Vistos los numerosos desajustes, en puridad, incoherentes comportamientos del presidente del Gobierno y colaboradores, diciendo y desdiciéndose a tutiplén, constatados sus inquietantes cambios de criterio y, por ende, las muchas costuras advertidas en sus respectivos trajes intelectuales, ¿alguien puede poner en tela de juicio, que, en el asunto que nos ocupa, el de la injusta ley de amnistía, un error y un horror morrocotudos, como sus frutos y obras muestran, a las claras, el Ejecutivo español actúa por puro interés? ¿A alguien le cabe alguna duda razonable de que aquí “el fin (gobernar, ostentar el poder, sea como sea, a toda costa o a cualquier coste) justifica echar mano de todos los medios (que haga falta y haya al alcance) para lograrlo”? A mí, al menos, no.
Y, como sigue sin haber en el convento maestro que aventaje en saber teórico y práctico a fray Ejemplo, pondré uno clarificador, para que se entienda.
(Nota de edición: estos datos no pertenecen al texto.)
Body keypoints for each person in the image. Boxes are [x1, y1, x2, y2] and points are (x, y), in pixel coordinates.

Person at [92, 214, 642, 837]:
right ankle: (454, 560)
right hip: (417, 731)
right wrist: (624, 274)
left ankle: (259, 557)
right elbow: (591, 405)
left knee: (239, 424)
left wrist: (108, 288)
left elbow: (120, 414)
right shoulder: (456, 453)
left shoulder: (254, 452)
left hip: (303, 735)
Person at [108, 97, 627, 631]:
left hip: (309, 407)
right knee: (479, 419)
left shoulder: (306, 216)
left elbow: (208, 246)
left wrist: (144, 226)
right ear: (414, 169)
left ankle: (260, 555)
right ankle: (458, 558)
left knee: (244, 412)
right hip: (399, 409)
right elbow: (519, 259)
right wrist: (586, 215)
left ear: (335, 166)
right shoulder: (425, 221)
Si la coherencia es el ajuste completo, entero, total, entre lo que se piensa, lo que se dice que se ha pensado y lo que se hace, en algunos asuntos o temas el máximo mandatario del PSOE, Pedro Sánchez, es un desastre como coherente o un incoherente empedernido. Leamos, entre otras medidas, la que para las elecciones generales del 10 de noviembre de 2019, el PSOE llevó en su programa electoral: la reversión de la reforma por considerar que abría una puerta a la “impunidad” en casos de corrupción: “Eliminar el artículo 324 de la Ley de Enjuiciamiento Criminal introducido por el gobierno del PP en 2015, para evitar que el establecimiento de plazos de caducidad de los procedimientos se convierta en una ventana para la impunidad de aquellos que están encausados por delitos graves como el narcotráfico, el terrorismo o la corrupción”. Bueno, pues, como los españoles ya estamos acostumbrados a los cambios de opinión de Sánchez, el lunes pasado, en la entrevista que le hizo Antonio García Ferreras en el programa “Al Rojo Vivo” (ARV), de “la Sexta”, el presidente volvió a desdecirse. Ahora los jueces no deben disponer de tanto tiempo para investigar a los socios independentistas del Gobierno. Esta es la oferta que Sánchez hizo a Junts, a cambio de que los siete diputados que hacen cuanto ordena Puigdemont desde Bruselas que se haga, voten sí a la ley de amnistía.
Vuelvo a las palabras de Íñigo Domínguez: “Si tuviéramos todos claras cuatro cosas básicas, una memoria de hechos indiscutibles que todos lamentamos, viviríamos mejor. Se dirían menos tonterías, eso seguro, como que esto ahora es una dictadura”. Coincido con Domínguez, se dirían menos y se oirían y se leerían, está claro, cristalino, menos salidas de pie de banco; y, ciertamente, ahora no estamos aún en una dictadura, pero, por el mal camino que vamos, sospecho que nos dirigimos, a pasos largos, como los que daba, según Homero, Aquiles, y sin remedio, hacia la misma. Uno tiene la obligación intelectual de decirlo y escribirlo, y dicho y escrito, negro sobre blanco, queda para quien lo quiera leer.